Problem to solve> For the records that follow, please set down exactly the lines between the one holding "right eye: (550, 385)" and the one holding "right back paw: (647, 430)", inclusive, and only those.

Excerpted records>
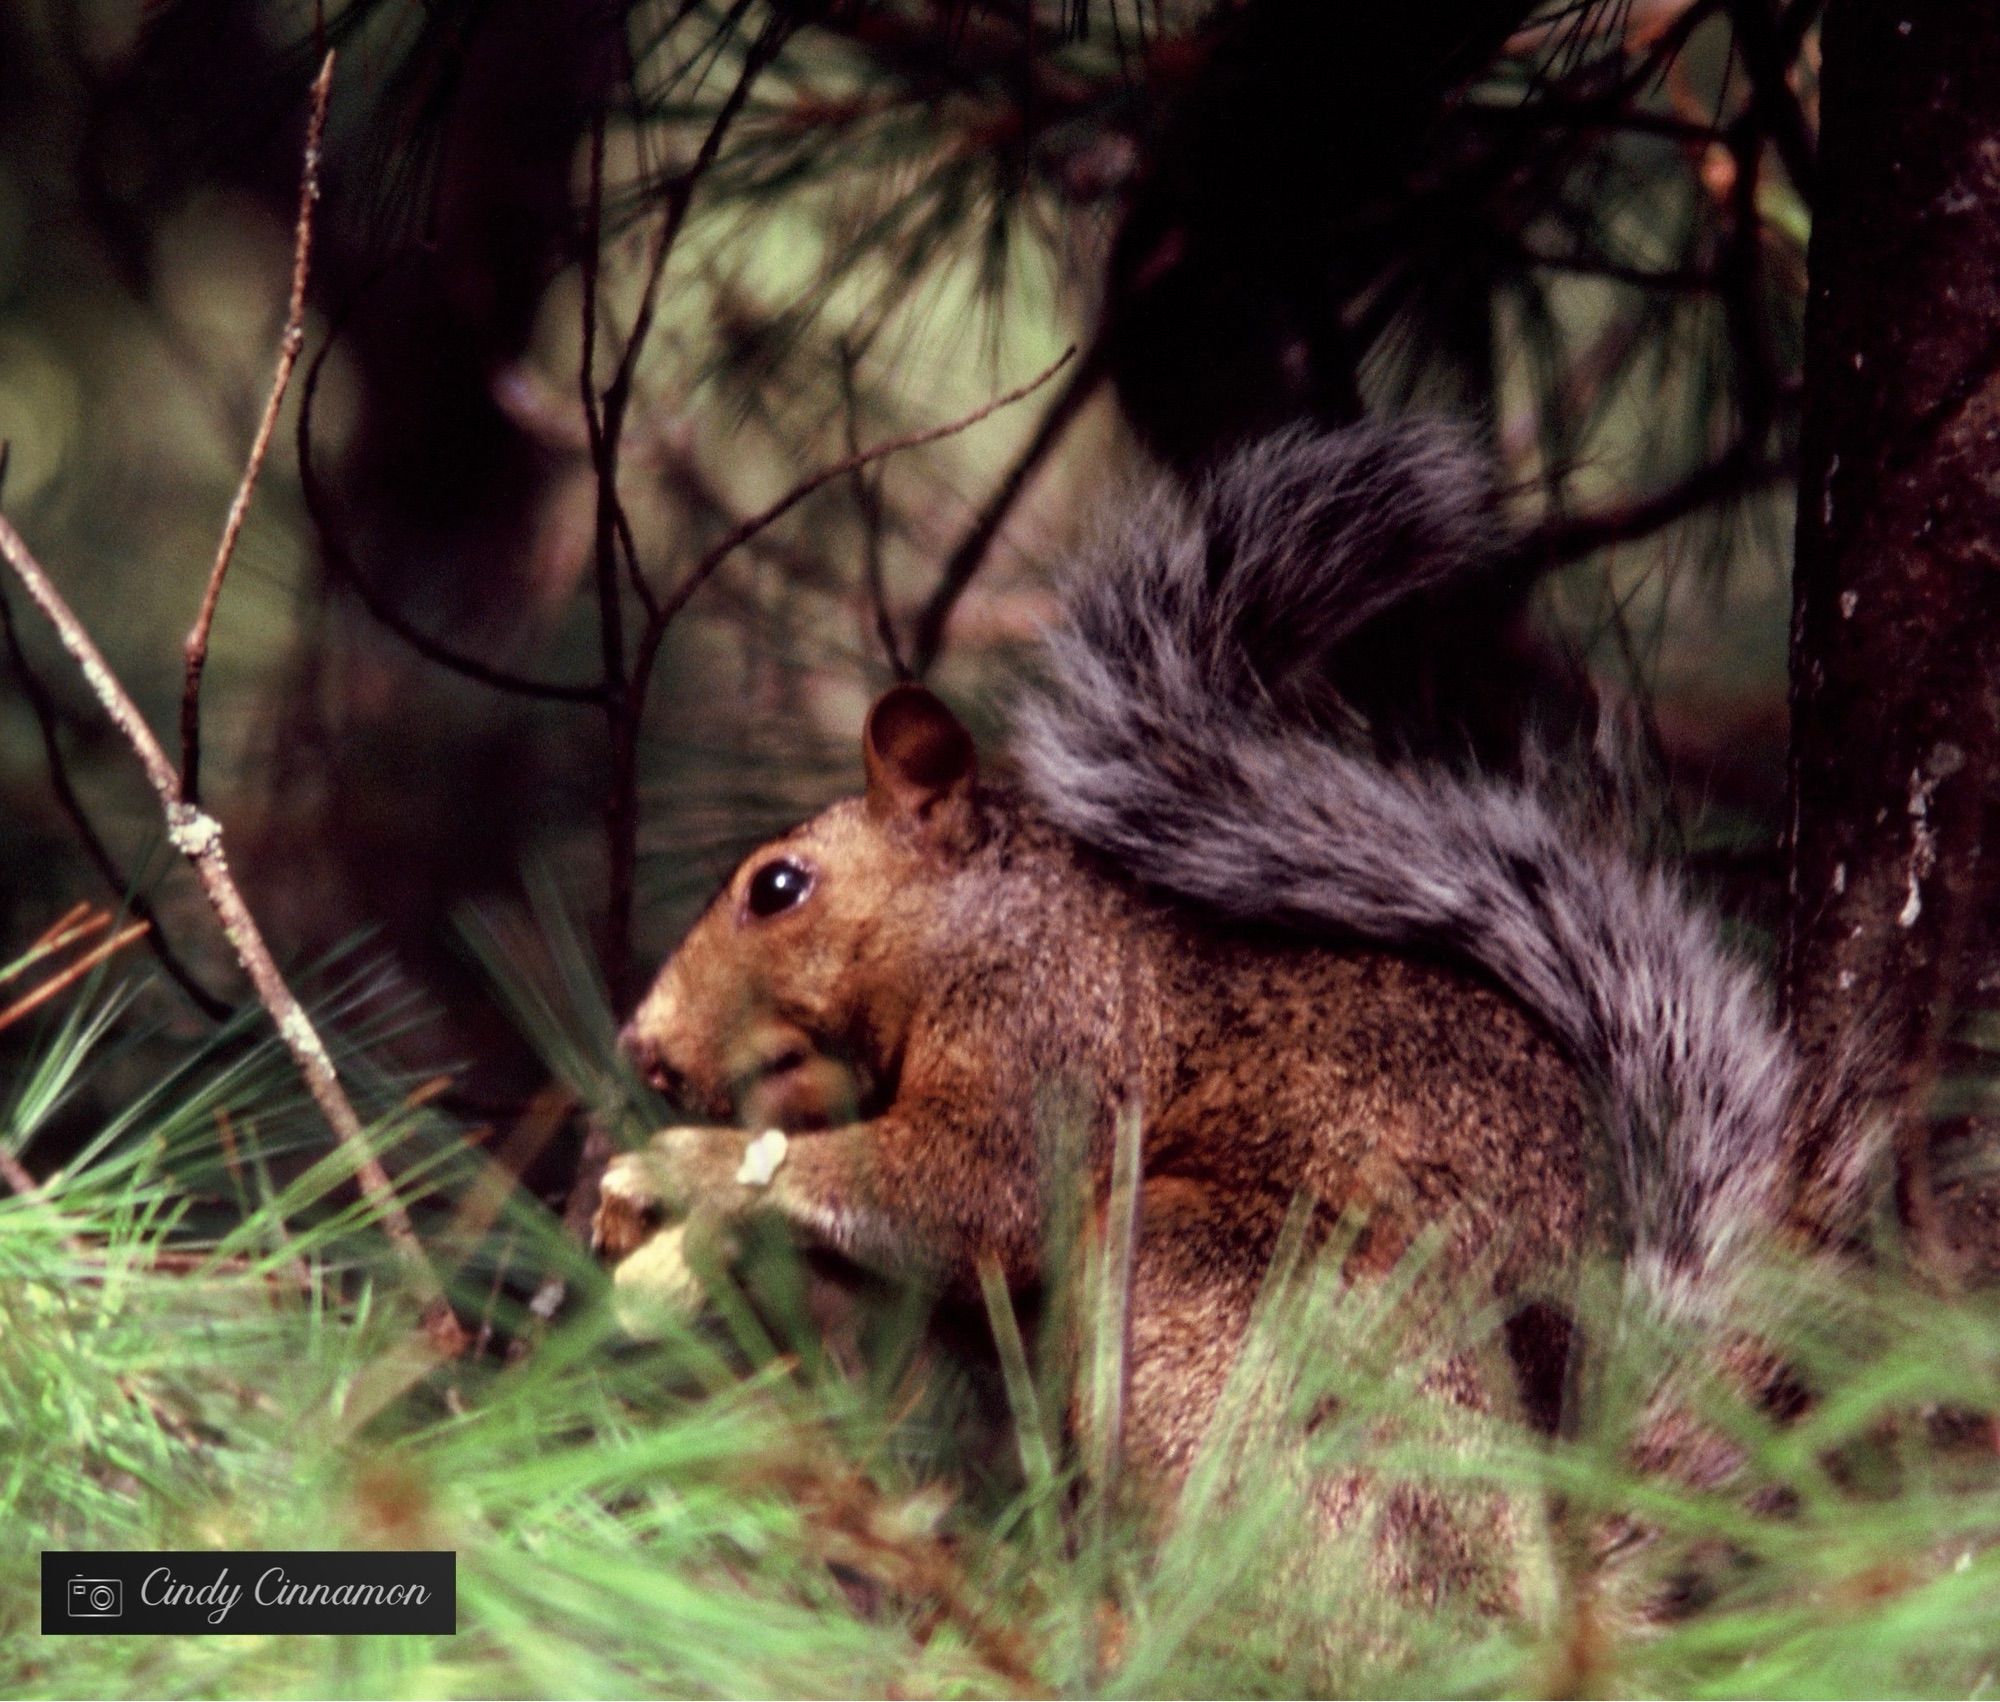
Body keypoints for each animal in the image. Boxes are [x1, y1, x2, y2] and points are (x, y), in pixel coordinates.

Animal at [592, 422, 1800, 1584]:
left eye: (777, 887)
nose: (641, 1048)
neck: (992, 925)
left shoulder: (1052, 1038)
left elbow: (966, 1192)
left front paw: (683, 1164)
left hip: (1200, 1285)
---
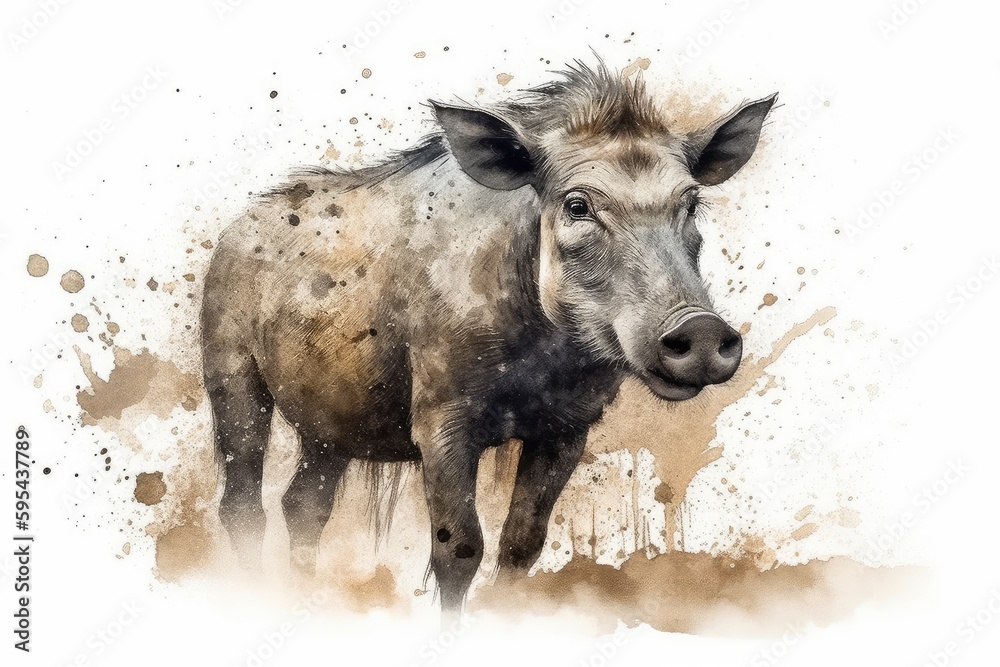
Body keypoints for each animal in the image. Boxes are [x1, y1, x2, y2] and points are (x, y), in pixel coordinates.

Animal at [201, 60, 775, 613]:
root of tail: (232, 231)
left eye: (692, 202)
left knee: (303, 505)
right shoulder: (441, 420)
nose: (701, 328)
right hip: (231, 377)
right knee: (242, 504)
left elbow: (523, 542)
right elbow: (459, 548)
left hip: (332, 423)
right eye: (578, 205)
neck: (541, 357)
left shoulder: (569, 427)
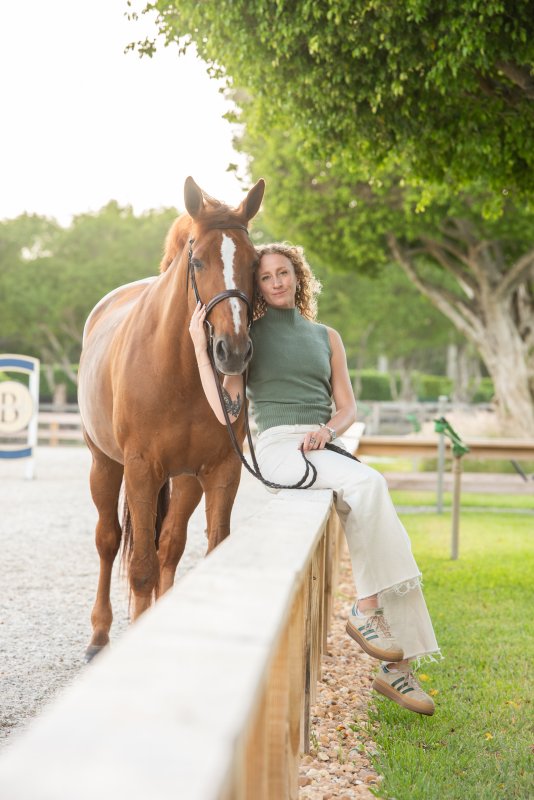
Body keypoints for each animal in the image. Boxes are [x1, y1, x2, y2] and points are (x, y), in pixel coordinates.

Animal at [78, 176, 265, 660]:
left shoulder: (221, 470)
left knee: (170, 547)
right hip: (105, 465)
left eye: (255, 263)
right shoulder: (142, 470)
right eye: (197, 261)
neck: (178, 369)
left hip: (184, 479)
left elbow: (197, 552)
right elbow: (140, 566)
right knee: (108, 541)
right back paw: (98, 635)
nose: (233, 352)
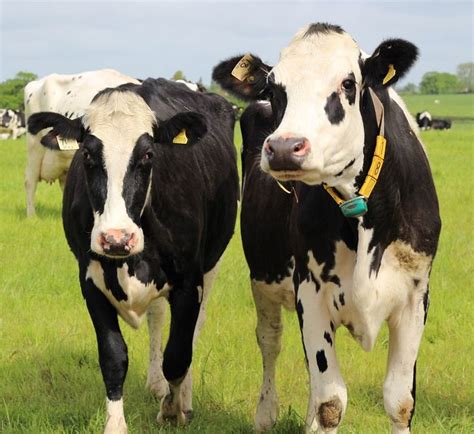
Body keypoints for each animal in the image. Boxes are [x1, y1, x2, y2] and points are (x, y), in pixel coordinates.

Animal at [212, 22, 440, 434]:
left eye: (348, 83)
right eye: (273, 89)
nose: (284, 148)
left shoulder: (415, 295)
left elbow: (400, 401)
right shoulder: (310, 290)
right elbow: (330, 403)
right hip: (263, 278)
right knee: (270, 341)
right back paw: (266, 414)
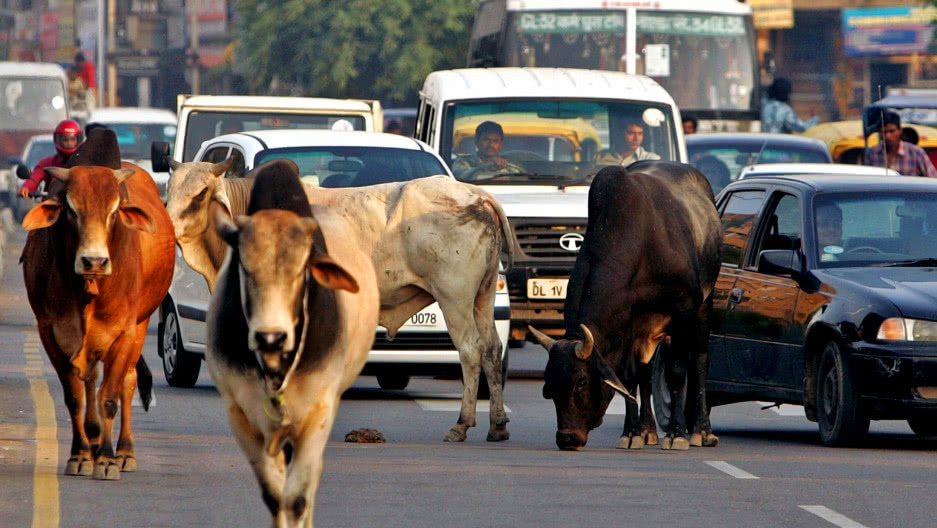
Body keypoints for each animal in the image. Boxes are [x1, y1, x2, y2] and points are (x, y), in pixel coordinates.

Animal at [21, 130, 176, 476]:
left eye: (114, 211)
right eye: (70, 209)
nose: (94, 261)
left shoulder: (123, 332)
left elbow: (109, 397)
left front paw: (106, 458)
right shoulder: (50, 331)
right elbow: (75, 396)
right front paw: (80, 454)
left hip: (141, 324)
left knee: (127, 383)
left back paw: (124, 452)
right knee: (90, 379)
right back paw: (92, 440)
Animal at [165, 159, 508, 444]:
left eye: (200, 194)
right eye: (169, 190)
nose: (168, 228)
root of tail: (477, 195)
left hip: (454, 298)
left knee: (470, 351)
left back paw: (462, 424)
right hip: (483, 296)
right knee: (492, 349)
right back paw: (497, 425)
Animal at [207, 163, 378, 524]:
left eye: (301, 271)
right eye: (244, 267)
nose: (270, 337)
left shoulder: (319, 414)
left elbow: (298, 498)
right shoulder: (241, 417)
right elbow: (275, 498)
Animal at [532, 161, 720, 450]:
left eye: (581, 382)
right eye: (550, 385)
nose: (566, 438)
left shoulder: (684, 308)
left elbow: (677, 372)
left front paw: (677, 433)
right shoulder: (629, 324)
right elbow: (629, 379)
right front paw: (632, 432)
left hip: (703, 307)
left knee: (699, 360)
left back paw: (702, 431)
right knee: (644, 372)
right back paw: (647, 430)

Expected output>
right eye: (550, 385)
nose: (566, 438)
left shoulder: (684, 308)
left elbow: (677, 372)
left front paw: (677, 433)
right shoulder: (629, 324)
right elbow: (629, 379)
right front paw: (632, 432)
left hip: (703, 307)
left knee: (699, 360)
left back paw: (702, 431)
right knee: (644, 372)
right back paw: (647, 430)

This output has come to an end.